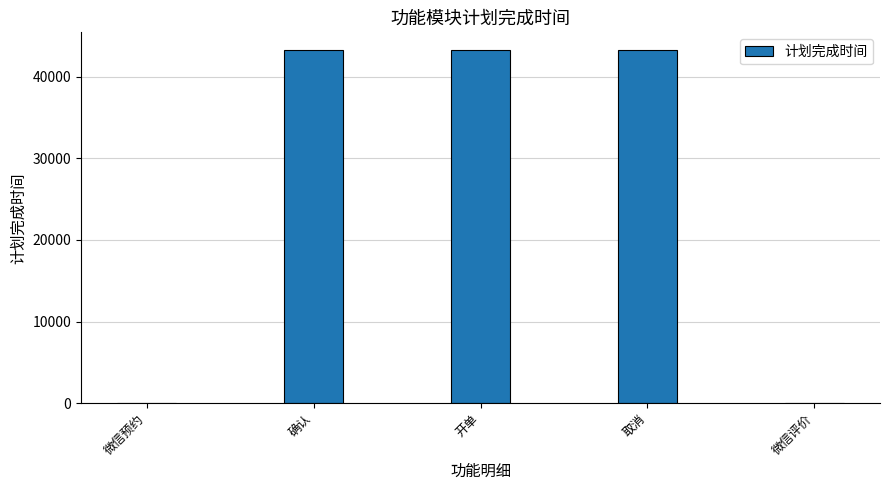

What is the change in value from 开单 to 微信评价?

-43264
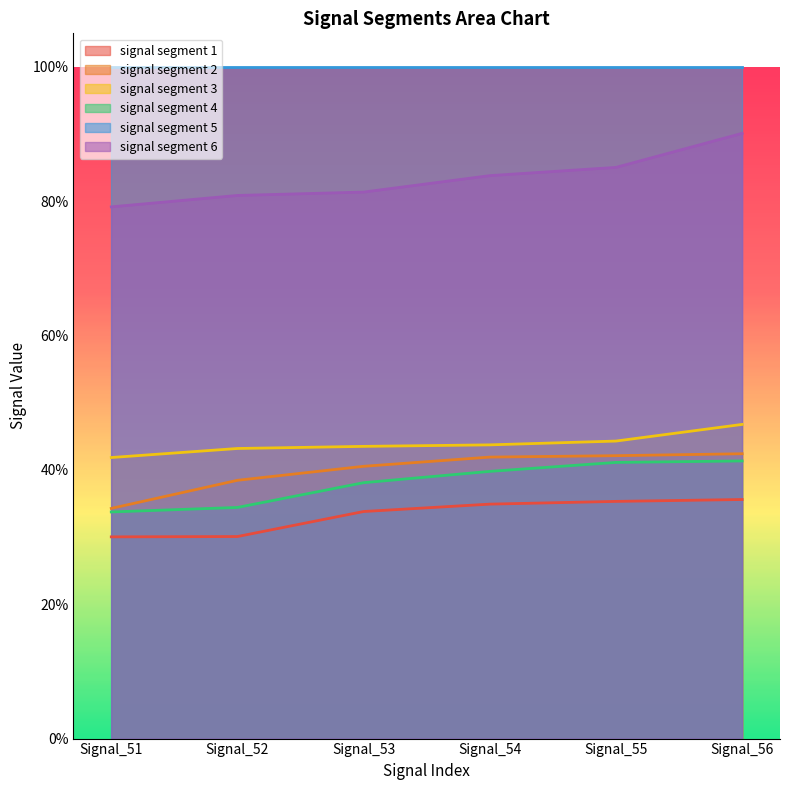

True or false: signal segment 6 has more than 0 interior local peaks.

False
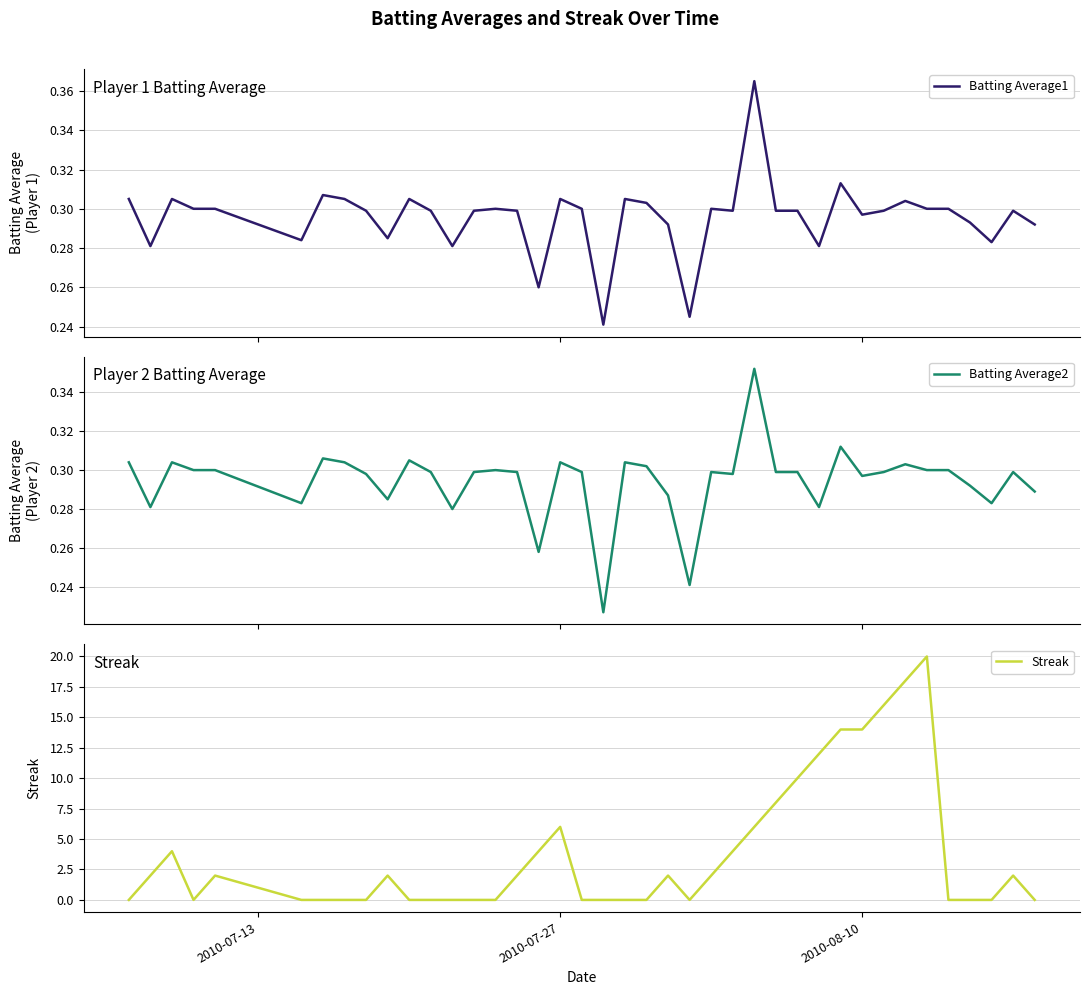

Which series has the largest range (max minus min)?

Streak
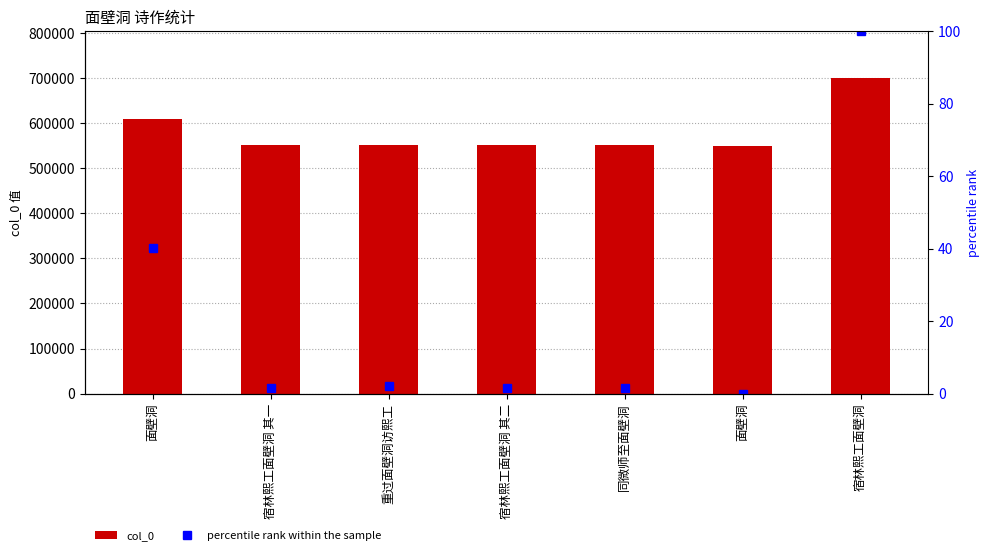

Which series has the largest total across all categories?

col_0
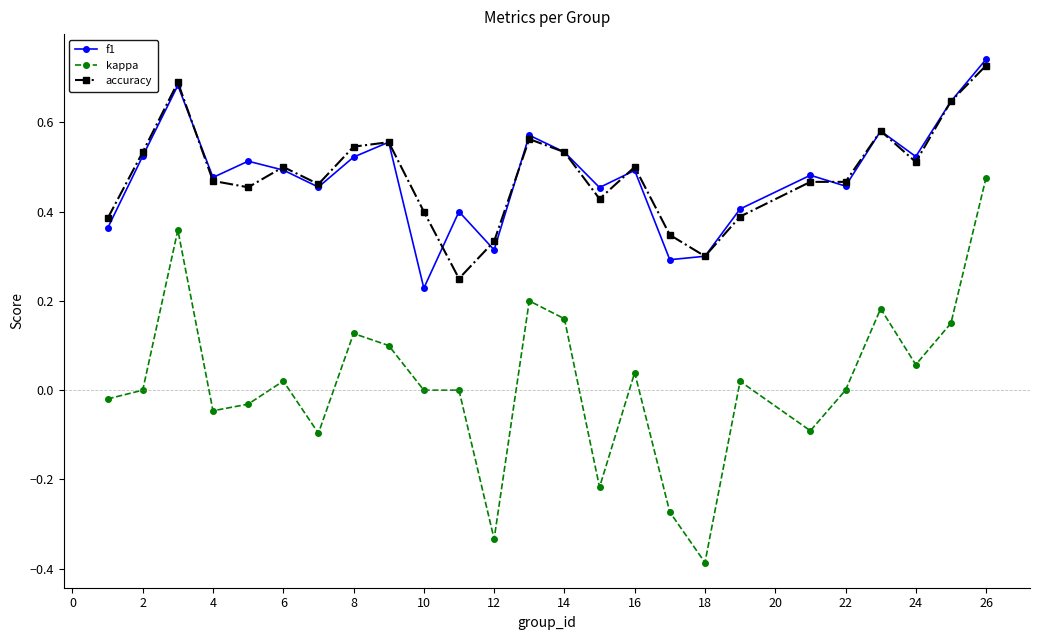

In f1, how many points are lower than both neighbors (excluding endpoints)?

8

→ **Task requirements**
Please pick out each line of the data above that contains the word "Which".

→ **Exercise output**
Which series has the largest range (max minus min)?
Which series has the largest total across all categories?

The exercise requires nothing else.